I can’t believe my baby will be one tomorrow! Okay, I can. I really can. She’s grown up so much from the squishy, jaundiced lump of mush that we had to finger feed into the robust nurser, table food eater who can stand on her own two feet, if you trick her by getting her to clap for you!
She looks so different, although her hair and eyes are much the same as I expected them to be (no sense in willing it to be red, red highlight is all we’re going to get, and I guess I’m okay with that), and I’m pleasantly pleased, if tired of hefting her tall and heavy arse around.

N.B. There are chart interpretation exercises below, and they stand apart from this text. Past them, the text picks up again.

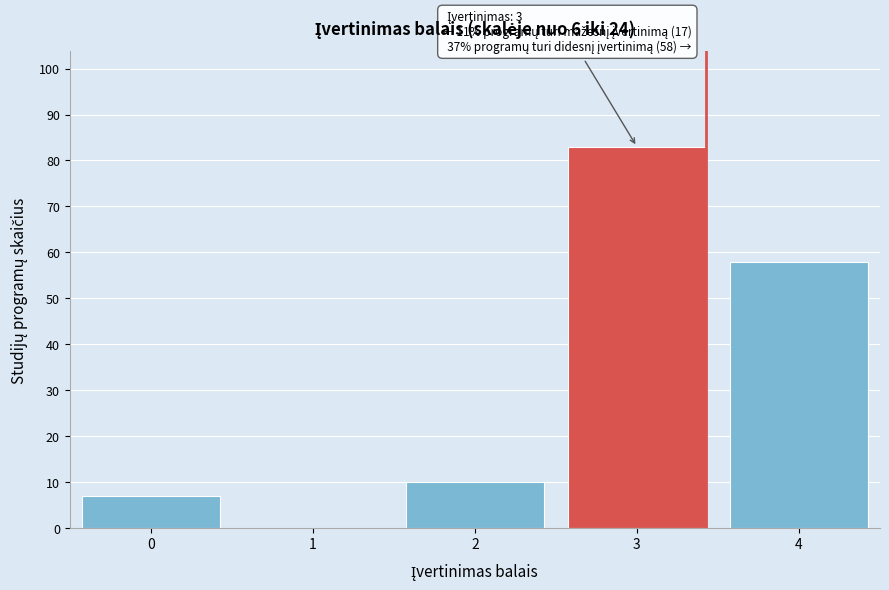

Reading left to right, extract all data points from this chart.

0=7	1=0	2=10	3=83	4=58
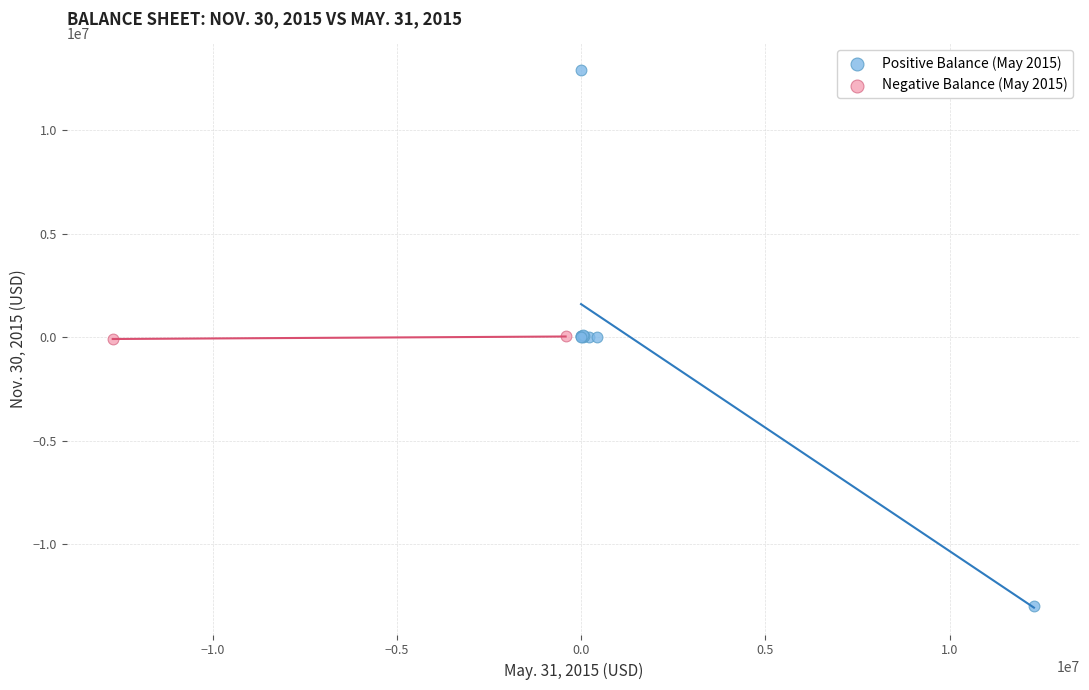

What are all the series names shown in the legend?

Positive Balance (May 2015), Negative Balance (May 2015)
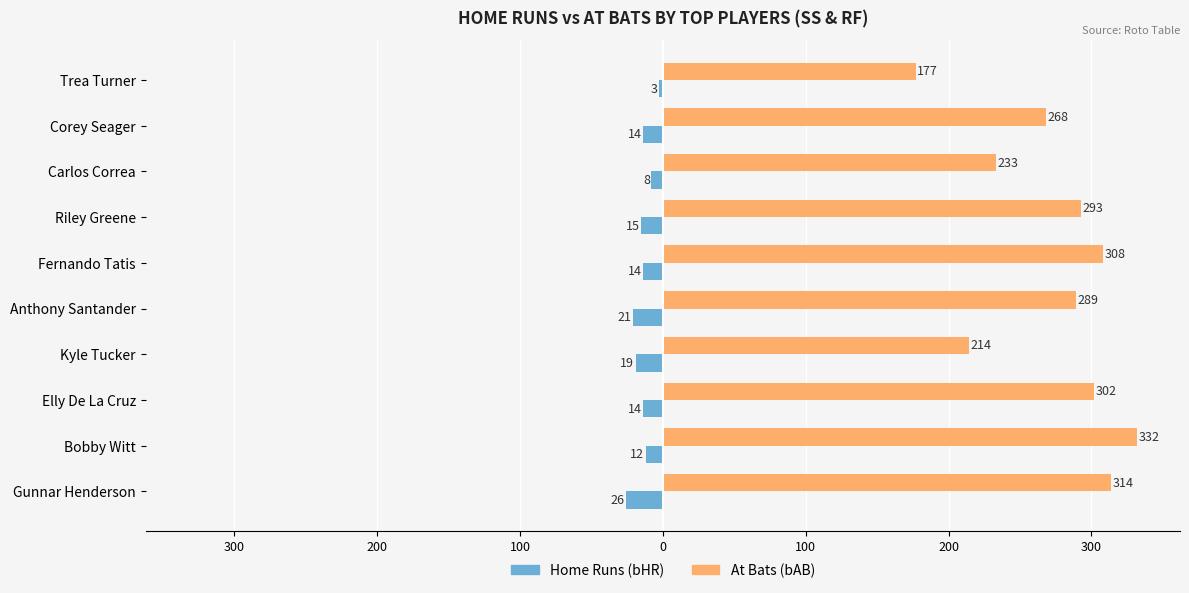

What is the value of the bAB bar at the 4th from the left?

214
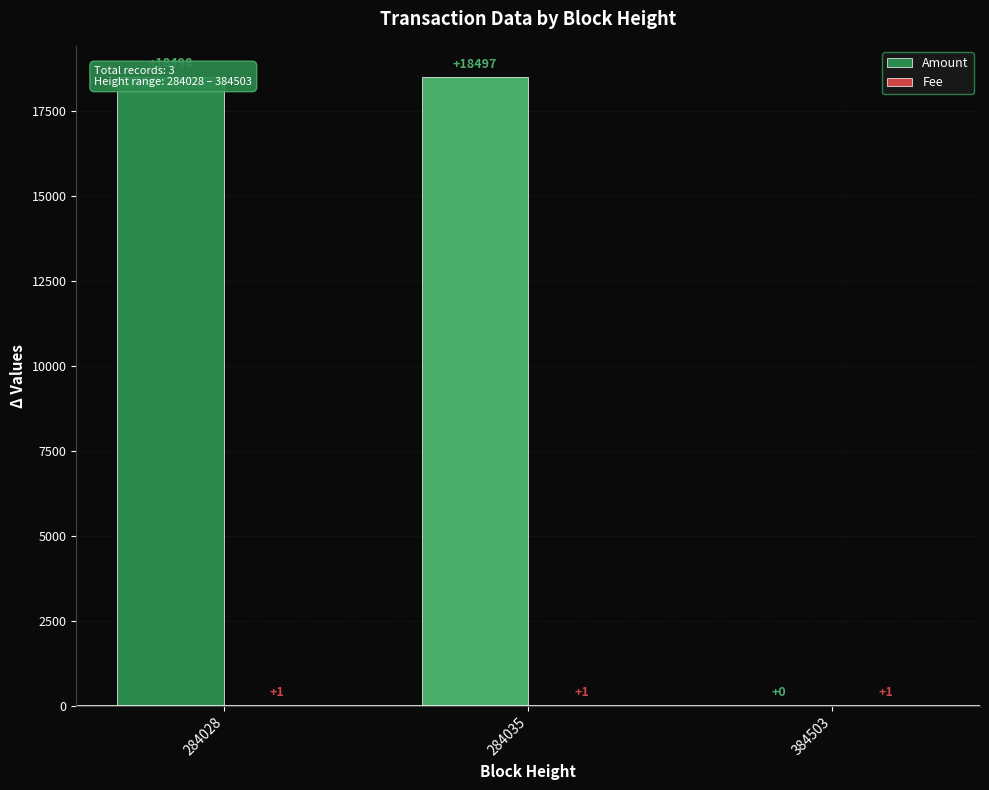

Reading left to right, list all the values displayed in this chart.

Amount: 284028=18498	284035=18497	384503=0
Fee: 284028=1	284035=1	384503=1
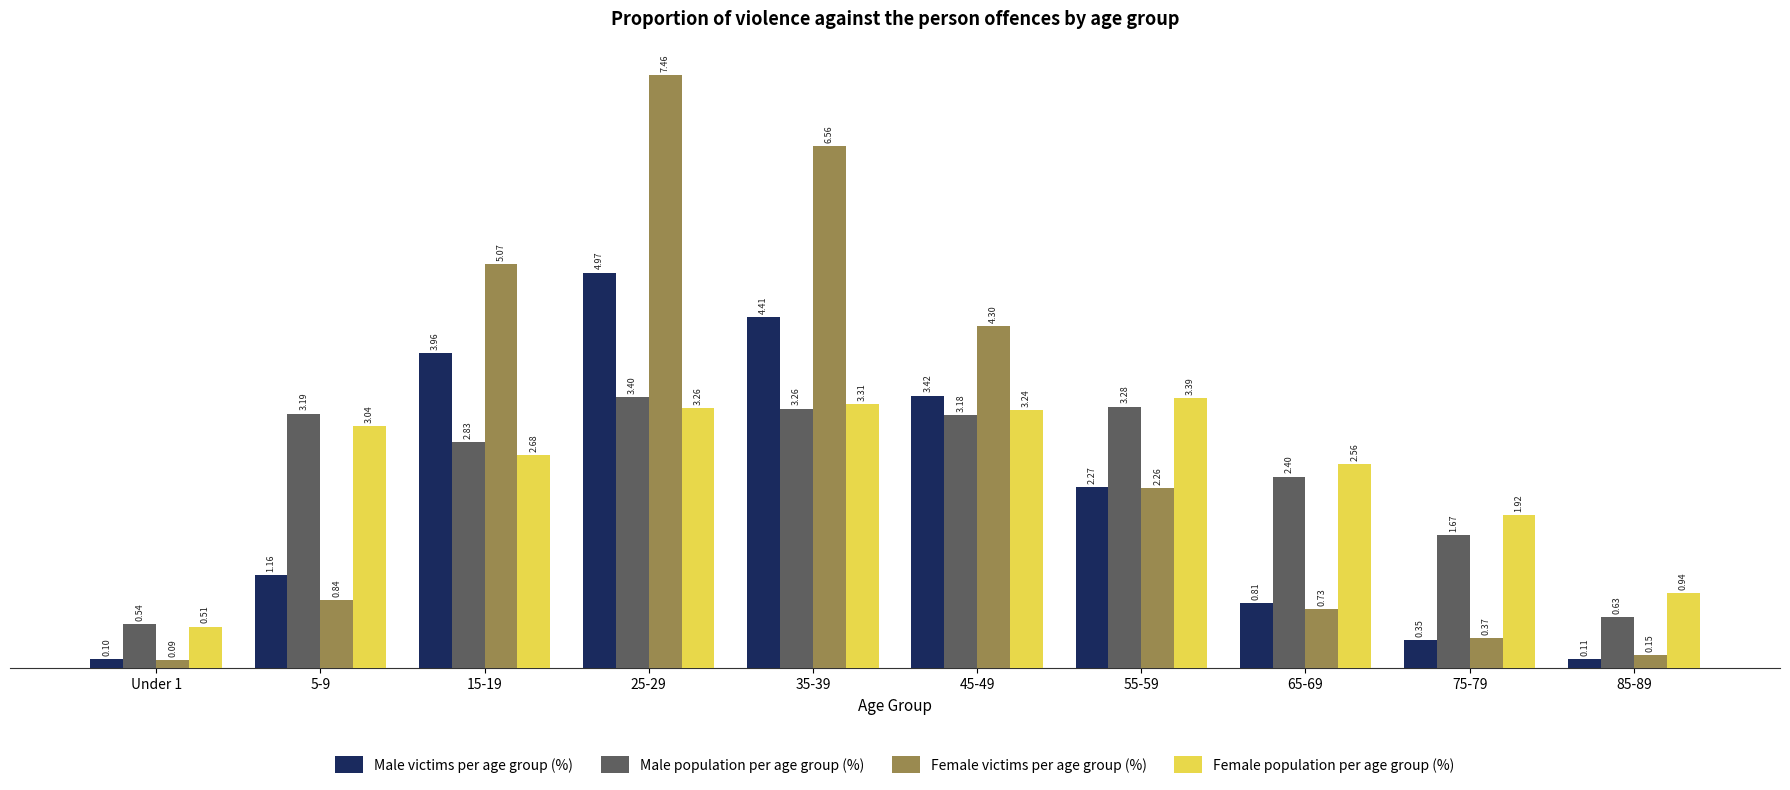

What is the sum of the Female victims per age group (%) values at 15-19 and 85-89?

5.2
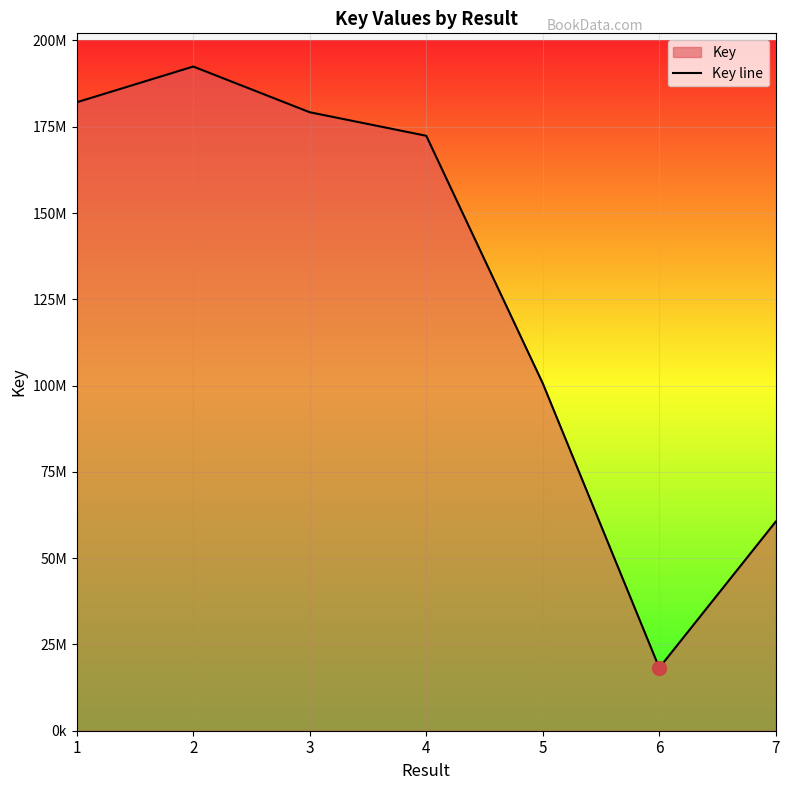

How many interior local valleys (lower than both neighbors) does the data have?

1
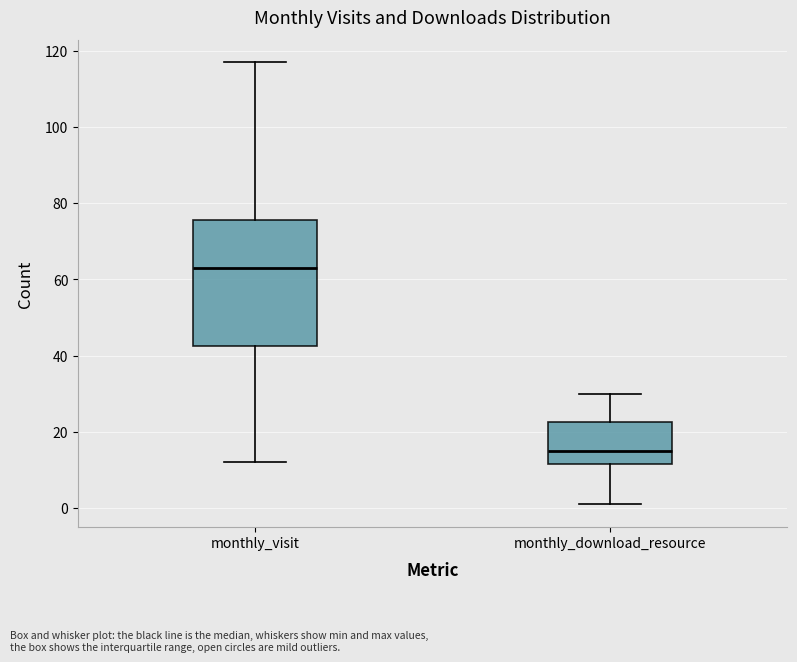

Comparing the boxes themselves (not the whiskers), which one is the tallest?

monthly_visit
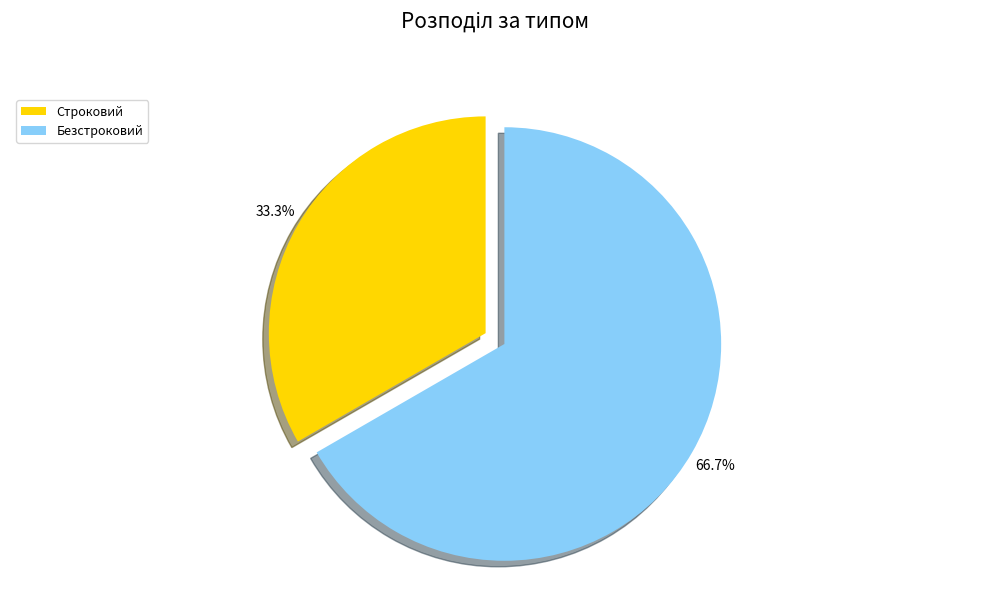

Which category has the smallest portion of the pie?

Строковий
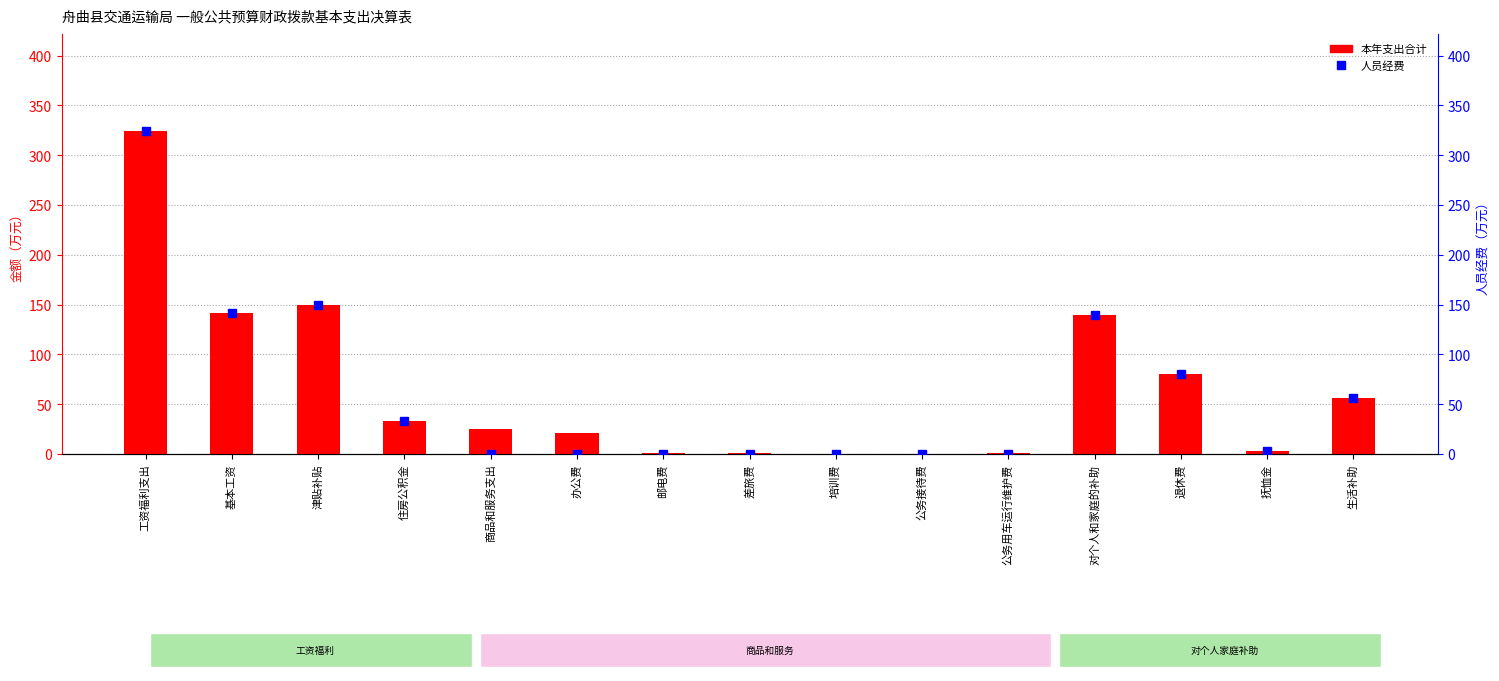

Which category has the highest value across all series?

工资福利支出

Her social flutterbyness is wonderful. For the most part, she seems to pretty much like everyone, although she does give pretty much everyone a very slow, methodical assessment and looks to us for guidance before accepting someone new, which is good. She smiles a lot more readily at other people, and in particular seems to like other kids, which is nice, staying at home with me all day doesn’t really lead to much social interaction, except the grocery store.
She loves going for walks, the other day it was warm and every time I tipped her back (pop a wheelie in the stroller), she had the biggest grin on her face. It rained all day yesterday and coupled with the bad weather blues/feeling, it was impossible to take her out, so I don’t think she was very happy. Not sure what’s going to happen when it’s zero outside. I can’t feasibly take her for a walk in that. Not unless we get her some snow pants and glue her shoes to her feet. That’s an interesting concept.
Her baths are more fun for her now, instead of screaming until we gave her some expressed milk, she giggles, plays with toys (eats them) and splashes. I wonder if it’s time to give up the baby tub, but maybe we can stretch it until we have our new house where there ISN’T a mold problem in the tub. Yuck.
Everything is pretty to her now. Yesterday, she wanted to attack the vacuum cleaner, I think she was lusting after the cord, she seemed upset when I hurriedly gathered it up and took it out of her way. Good for a laugh, though.
After surviving nearly a year, I kind of get what this whole parenting thing is about. I have a lot to learn, of course, and each new step will be an adventure, but I also treasure every day and wish I’d cuddled that bitty baby a little more, as she will not sit still to be cuddled by mommy. Argh. Maybe she will later on. For now we are settled with big hugs and a ‘tickle monster’ which seems to make her happy.
Until tomorrow, where I hope to have a nice, sentimental, weepy post, good morning!